Hi all,
I am wondering whether you could give me some tips to find an appropriate solution for our scenario! We have got a small amount of resources to throw at this, and can hopefully develop something that will be useful for others.
We have a wiki here: http://orbit.educ.cam.ac.uk/ which has a small number of pages (by comparison!), but it does contain video.
We would like to be able to create offline (read-only) copy of this. This is because some of it is aimed at teacher education in Africa, where connectivity it poor. At one of the schools we work with we have a low-power server, with a local wifi network, so basically we'd like to get an offline copy onto that server. Html is probably the best solution (as it could then be indexed for searching on our server), and we want to be able to generate an update fairly frequently (over low bandwidht) so updates need to be incremental.
One approach I've taken in the past was this: pull html versions of pages via the API (and doing regexp on them, e.g. to preserve local links between pages, but leave links for editing pointing at the online version). This could be a good solution, but it requires creating of a static html version on the server, that's then periodically updates. It also requires a lot of hacky regexp to get the pulled html into the right format. It would be good to have something in the API that could output pages straight as a 'localised' html format. Another issue was that the API doesn't easily allow finding the most recent version of all pages that have changes since a certain date, so I had to mess around with the OAI extension to get this information. Overall, I got it to work, but it relied on so many hacks that it wasn't really maintanable.

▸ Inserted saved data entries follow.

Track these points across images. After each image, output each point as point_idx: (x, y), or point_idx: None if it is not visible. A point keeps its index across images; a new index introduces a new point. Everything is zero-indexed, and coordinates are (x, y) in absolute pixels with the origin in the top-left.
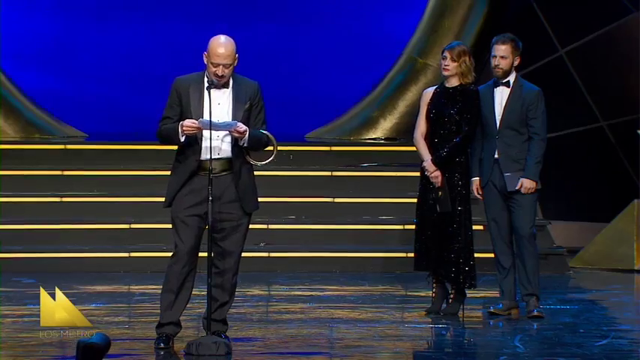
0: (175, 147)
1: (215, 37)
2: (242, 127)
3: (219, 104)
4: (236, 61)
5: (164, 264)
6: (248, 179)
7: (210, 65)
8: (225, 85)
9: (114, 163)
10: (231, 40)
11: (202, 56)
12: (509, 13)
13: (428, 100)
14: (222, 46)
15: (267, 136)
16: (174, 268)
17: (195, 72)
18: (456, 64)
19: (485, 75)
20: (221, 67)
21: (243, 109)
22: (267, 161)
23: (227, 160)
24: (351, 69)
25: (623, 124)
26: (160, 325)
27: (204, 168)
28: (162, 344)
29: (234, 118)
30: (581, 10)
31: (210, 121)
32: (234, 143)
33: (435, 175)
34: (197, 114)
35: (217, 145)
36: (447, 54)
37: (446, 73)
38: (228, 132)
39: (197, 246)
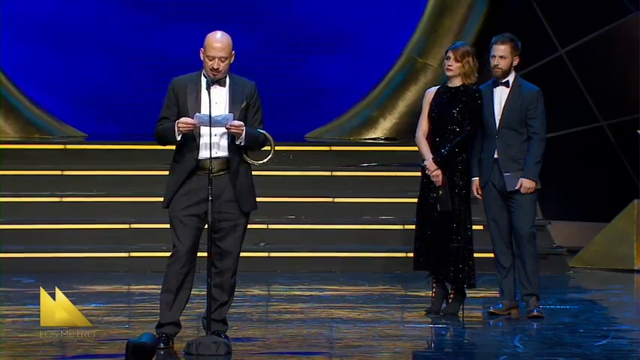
0: (173, 147)
1: (211, 33)
2: (238, 121)
3: (216, 103)
4: (232, 57)
5: (164, 264)
6: (246, 179)
7: (207, 59)
8: (222, 84)
9: (114, 163)
10: (228, 35)
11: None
12: (509, 13)
13: (430, 100)
14: (218, 40)
15: (265, 135)
16: (173, 268)
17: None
18: (459, 64)
19: (484, 75)
20: (217, 59)
21: (239, 108)
22: (265, 160)
23: (225, 160)
24: (351, 68)
25: (623, 124)
26: (159, 325)
27: (202, 167)
28: (162, 344)
29: None
30: (581, 10)
31: (210, 115)
32: (232, 141)
33: (436, 174)
34: (194, 113)
35: (215, 144)
36: (450, 54)
37: (449, 74)
38: (225, 130)
39: (196, 246)
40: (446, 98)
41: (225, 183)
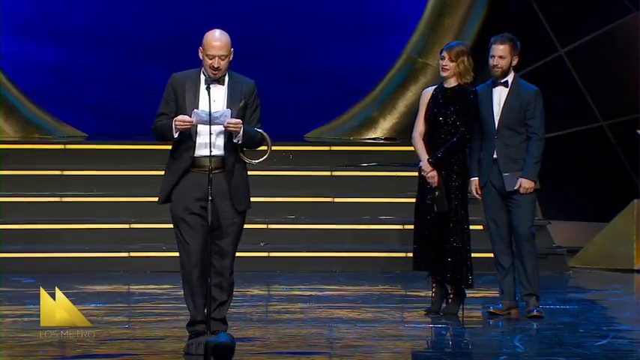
0: (170, 145)
1: (210, 31)
2: (235, 119)
3: (215, 101)
4: (231, 55)
5: (164, 264)
6: (241, 178)
7: (206, 58)
8: (221, 82)
9: (114, 163)
10: (226, 33)
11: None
12: (508, 13)
13: (427, 100)
14: (217, 38)
15: (262, 134)
16: (187, 269)
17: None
18: (454, 64)
19: (484, 75)
20: (217, 58)
21: (238, 107)
22: (261, 159)
23: (220, 158)
24: (351, 67)
25: (623, 124)
26: (191, 323)
27: (197, 164)
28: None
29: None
30: (581, 10)
31: (210, 114)
32: (228, 139)
33: (432, 175)
34: (192, 110)
35: (211, 143)
36: (445, 54)
37: (444, 74)
38: (222, 129)
39: (204, 244)
40: (441, 99)
41: (220, 181)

What would be ideal would be to have a local script (i.e. on the remote server) managing this, without us having to create an (intermediary) html copy ever so often. The remote server contacts our wiki when it has connectivity, and fetches updates at night. The only thing the wiki does is produce a list pages that have changed since a certain date, and (via the API) provides suitable html for download. I should say that massive scalability isn't an issue: We won't have loads of pages any time soon, and we won't have lots of mirror sites.
Once we've got an html version (i.e. wiki -> local html), we'd also like to build a little app for Android, that can download such an html copy (again, ideally straight from a wiki, without intermediary html copy somewhere). The app would manage downloading the updates, keep content as html on the SD card, and would allow users to launch the SD card content (into a mobile browser). (We'd need to take care of how to hand video, probably use HTML5 video tags.)
I would really appreciate your feedback on this! The above strategy (modify the API to give localised html) seems simple enough to me - do you have particular views on what could work best?
Bjoern
(Btw. I am also interested in ePub, but that's a different scenario!)